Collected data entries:
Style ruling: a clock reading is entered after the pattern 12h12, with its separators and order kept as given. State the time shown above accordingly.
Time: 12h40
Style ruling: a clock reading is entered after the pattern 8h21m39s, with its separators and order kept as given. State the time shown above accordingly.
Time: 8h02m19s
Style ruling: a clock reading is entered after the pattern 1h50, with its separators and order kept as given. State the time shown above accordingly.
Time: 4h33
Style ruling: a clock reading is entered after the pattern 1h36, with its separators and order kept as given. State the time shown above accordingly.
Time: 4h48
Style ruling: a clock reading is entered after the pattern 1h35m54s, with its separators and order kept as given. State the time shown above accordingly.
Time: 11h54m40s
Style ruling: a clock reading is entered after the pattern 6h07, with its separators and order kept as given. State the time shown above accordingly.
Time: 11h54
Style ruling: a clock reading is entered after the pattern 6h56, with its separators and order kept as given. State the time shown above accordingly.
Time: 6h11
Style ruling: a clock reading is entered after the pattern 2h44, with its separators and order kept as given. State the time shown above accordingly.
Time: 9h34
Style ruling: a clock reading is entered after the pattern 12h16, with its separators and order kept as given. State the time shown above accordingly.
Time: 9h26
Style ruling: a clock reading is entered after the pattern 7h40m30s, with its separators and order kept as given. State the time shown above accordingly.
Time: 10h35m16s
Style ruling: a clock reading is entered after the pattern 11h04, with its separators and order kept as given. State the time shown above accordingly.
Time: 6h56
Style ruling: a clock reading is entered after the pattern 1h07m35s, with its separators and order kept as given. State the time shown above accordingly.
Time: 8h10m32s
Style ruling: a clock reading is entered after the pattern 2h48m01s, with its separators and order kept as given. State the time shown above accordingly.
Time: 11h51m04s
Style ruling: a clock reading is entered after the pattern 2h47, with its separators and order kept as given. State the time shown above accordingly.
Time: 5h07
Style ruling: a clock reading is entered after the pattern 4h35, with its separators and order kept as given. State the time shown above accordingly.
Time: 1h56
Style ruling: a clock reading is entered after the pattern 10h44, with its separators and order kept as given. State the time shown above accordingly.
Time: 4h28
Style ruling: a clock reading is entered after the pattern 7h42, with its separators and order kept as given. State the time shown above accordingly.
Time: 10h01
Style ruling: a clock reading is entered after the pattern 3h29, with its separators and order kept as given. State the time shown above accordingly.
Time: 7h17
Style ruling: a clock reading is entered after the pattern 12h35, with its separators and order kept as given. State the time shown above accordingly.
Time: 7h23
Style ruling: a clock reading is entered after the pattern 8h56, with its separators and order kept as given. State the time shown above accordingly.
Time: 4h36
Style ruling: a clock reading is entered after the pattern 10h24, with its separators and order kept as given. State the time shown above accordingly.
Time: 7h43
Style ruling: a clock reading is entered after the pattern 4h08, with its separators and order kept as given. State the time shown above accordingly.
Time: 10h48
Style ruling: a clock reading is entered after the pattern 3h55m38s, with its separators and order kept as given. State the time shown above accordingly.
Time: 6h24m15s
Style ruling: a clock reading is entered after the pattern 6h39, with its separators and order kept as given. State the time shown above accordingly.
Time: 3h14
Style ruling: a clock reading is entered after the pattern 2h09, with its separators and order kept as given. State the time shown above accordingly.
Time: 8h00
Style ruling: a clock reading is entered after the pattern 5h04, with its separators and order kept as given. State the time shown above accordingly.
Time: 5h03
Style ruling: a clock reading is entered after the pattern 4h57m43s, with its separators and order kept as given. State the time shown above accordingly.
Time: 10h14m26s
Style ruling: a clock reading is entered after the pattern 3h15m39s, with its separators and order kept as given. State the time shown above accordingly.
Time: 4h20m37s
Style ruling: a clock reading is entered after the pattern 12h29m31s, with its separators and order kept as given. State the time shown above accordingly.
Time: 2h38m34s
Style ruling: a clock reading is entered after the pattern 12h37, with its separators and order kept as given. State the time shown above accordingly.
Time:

Exercise instructions:
Write out all the rows above again, substituting "Format rule" for every occurrence of "Style ruling" and leaving everything else unchanged.

Output below:
Format rule: a clock reading is entered after the pattern 12h12, with its separators and order kept as given. State the time shown above accordingly.
Time: 12h40
Format rule: a clock reading is entered after the pattern 8h21m39s, with its separators and order kept as given. State the time shown above accordingly.
Time: 8h02m19s
Format rule: a clock reading is entered after the pattern 1h50, with its separators and order kept as given. State the time shown above accordingly.
Time: 4h33
Format rule: a clock reading is entered after the pattern 1h36, with its separators and order kept as given. State the time shown above accordingly.
Time: 4h48
Format rule: a clock reading is entered after the pattern 1h35m54s, with its separators and order kept as given. State the time shown above accordingly.
Time: 11h54m40s
Format rule: a clock reading is entered after the pattern 6h07, with its separators and order kept as given. State the time shown above accordingly.
Time: 11h54
Format rule: a clock reading is entered after the pattern 6h56, with its separators and order kept as given. State the time shown above accordingly.
Time: 6h11
Format rule: a clock reading is entered after the pattern 2h44, with its separators and order kept as given. State the time shown above accordingly.
Time: 9h34
Format rule: a clock reading is entered after the pattern 12h16, with its separators and order kept as given. State the time shown above accordingly.
Time: 9h26
Format rule: a clock reading is entered after the pattern 7h40m30s, with its separators and order kept as given. State the time shown above accordingly.
Time: 10h35m16s
Format rule: a clock reading is entered after the pattern 11h04, with its separators and order kept as given. State the time shown above accordingly.
Time: 6h56
Format rule: a clock reading is entered after the pattern 1h07m35s, with its separators and order kept as given. State the time shown above accordingly.
Time: 8h10m32s
Format rule: a clock reading is entered after the pattern 2h48m01s, with its separators and order kept as given. State the time shown above accordingly.
Time: 11h51m04s
Format rule: a clock reading is entered after the pattern 2h47, with its separators and order kept as given. State the time shown above accordingly.
Time: 5h07
Format rule: a clock reading is entered after the pattern 4h35, with its separators and order kept as given. State the time shown above accordingly.
Time: 1h56
Format rule: a clock reading is entered after the pattern 10h44, with its separators and order kept as given. State the time shown above accordingly.
Time: 4h28
Format rule: a clock reading is entered after the pattern 7h42, with its separators and order kept as given. State the time shown above accordingly.
Time: 10h01
Format rule: a clock reading is entered after the pattern 3h29, with its separators and order kept as given. State the time shown above accordingly.
Time: 7h17
Format rule: a clock reading is entered after the pattern 12h35, with its separators and order kept as given. State the time shown above accordingly.
Time: 7h23
Format rule: a clock reading is entered after the pattern 8h56, with its separators and order kept as given. State the time shown above accordingly.
Time: 4h36
Format rule: a clock reading is entered after the pattern 10h24, with its separators and order kept as given. State the time shown above accordingly.
Time: 7h43
Format rule: a clock reading is entered after the pattern 4h08, with its separators and order kept as given. State the time shown above accordingly.
Time: 10h48
Format rule: a clock reading is entered after the pattern 3h55m38s, with its separators and order kept as given. State the time shown above accordingly.
Time: 6h24m15s
Format rule: a clock reading is entered after the pattern 6h39, with its separators and order kept as given. State the time shown above accordingly.
Time: 3h14
Format rule: a clock reading is entered after the pattern 2h09, with its separators and order kept as given. State the time shown above accordingly.
Time: 8h00
Format rule: a clock reading is entered after the pattern 5h04, with its separators and order kept as given. State the time shown above accordingly.
Time: 5h03
Format rule: a clock reading is entered after the pattern 4h57m43s, with its separators and order kept as given. State the time shown above accordingly.
Time: 10h14m26s
Format rule: a clock reading is entered after the pattern 3h15m39s, with its separators and order kept as given. State the time shown above accordingly.
Time: 4h20m37s
Format rule: a clock reading is entered after the pattern 12h29m31s, with its separators and order kept as given. State the time shown above accordingly.
Time: 2h38m34s
Format rule: a clock reading is entered after the pattern 12h37, with its separators and order kept as given. State the time shown above accordingly.
Time:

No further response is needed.